Microsoft surprises with Linux code submission

Microsoft has released 20,000 lines of code to the Linux open source community, in a "break from the ordinary" which surprised the head of the Linux Foundation.

The code is for three Linux device drivers, released under the GPLv2 license.

The drivers will "enhance the performance" of the Linux OS when it's used with the software giant's virtualisation hypervisor Windows Server 2008 Hyper-V, said Tom Hanrahan, director of the Open Source Technology Centre.

"The Linux device drivers we are releasing are designed so Linux can run in enlightened mode, giving it the same optimised synthetic devices as a Windows virtual machine running on top of Hyper-V," he said.

Senior director of platform strategy Sam Ramiji said the move was spurred by customer demand. "We are hearing more and more customers and open source partners telling us they see some of their best value when they deploy new open source software solutions on top of existing Microsoft platforms."

Indeed, Ramji admitted the move would have been "unheard of from Microsoft a few years ago." Microsoft has previously referred to Linux as a "cancer."
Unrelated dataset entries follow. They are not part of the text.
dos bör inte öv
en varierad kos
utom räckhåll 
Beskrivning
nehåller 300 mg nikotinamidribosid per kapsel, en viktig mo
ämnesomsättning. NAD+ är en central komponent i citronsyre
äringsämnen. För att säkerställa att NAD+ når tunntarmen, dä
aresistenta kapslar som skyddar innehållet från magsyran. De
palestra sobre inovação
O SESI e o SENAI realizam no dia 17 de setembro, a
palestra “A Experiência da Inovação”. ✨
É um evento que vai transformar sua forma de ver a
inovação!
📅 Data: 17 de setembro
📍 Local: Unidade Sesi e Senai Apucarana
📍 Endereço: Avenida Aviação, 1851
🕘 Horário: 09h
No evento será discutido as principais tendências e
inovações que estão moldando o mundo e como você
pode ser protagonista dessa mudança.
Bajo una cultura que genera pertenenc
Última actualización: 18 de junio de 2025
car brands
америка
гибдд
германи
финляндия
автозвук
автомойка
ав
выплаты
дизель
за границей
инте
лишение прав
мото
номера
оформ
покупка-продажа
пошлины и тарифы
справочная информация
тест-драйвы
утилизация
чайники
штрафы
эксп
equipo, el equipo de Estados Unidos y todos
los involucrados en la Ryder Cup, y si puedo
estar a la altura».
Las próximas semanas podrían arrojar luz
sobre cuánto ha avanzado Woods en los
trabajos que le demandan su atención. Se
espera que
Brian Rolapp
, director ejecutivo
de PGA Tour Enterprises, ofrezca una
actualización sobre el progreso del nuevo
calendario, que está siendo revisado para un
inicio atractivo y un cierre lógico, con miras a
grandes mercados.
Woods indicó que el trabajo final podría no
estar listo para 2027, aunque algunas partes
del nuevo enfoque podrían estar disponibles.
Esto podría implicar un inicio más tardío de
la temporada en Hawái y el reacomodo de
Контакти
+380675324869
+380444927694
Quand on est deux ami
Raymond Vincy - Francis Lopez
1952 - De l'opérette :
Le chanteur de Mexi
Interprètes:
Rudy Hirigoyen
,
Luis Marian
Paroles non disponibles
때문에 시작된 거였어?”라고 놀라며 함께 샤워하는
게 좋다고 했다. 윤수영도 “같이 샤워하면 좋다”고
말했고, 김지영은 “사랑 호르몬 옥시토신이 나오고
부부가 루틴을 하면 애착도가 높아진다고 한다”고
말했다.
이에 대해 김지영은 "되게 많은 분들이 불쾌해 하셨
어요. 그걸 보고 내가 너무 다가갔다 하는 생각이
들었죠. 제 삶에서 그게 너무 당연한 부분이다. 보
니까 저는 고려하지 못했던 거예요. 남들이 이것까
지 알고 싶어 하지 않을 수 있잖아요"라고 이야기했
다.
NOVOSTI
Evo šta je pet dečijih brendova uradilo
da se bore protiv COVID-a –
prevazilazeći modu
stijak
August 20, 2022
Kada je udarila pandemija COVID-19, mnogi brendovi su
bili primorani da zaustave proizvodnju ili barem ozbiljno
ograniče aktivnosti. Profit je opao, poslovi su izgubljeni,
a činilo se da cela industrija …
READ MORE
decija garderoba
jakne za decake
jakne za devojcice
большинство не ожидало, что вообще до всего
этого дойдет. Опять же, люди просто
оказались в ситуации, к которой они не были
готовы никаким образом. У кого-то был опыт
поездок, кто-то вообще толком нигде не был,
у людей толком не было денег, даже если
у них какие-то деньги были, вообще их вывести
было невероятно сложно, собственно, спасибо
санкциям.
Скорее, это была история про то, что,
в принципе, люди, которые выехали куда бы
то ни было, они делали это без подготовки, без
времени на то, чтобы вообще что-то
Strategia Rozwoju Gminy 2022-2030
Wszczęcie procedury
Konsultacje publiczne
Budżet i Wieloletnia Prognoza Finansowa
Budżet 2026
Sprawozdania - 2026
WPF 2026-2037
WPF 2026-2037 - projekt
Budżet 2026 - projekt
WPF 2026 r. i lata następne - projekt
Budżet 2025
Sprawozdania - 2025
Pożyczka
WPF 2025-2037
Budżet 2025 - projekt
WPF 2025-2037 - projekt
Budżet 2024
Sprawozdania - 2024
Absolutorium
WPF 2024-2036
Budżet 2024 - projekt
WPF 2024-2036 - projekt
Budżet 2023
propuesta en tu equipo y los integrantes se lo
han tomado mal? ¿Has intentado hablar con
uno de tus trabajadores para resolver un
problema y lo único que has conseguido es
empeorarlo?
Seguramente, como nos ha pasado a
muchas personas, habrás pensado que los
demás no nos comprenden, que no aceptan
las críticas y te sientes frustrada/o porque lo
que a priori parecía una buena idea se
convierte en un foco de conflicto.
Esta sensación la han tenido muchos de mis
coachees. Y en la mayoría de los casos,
The move even surprised Jim Zemlin, the head of the Linux Foundation, who reportedly said: "Hell has frozen over, the seas have parted."

He better get used to it, as Ramji said to expect more use of open source from Microsoft in the future. Microsoft already uses "inbound" open source as well as mimics the development model in some cases, according to Ramji. He also said Microsoft would use open source releases to cut marketing and sales costs, letting people try out bits and pieces.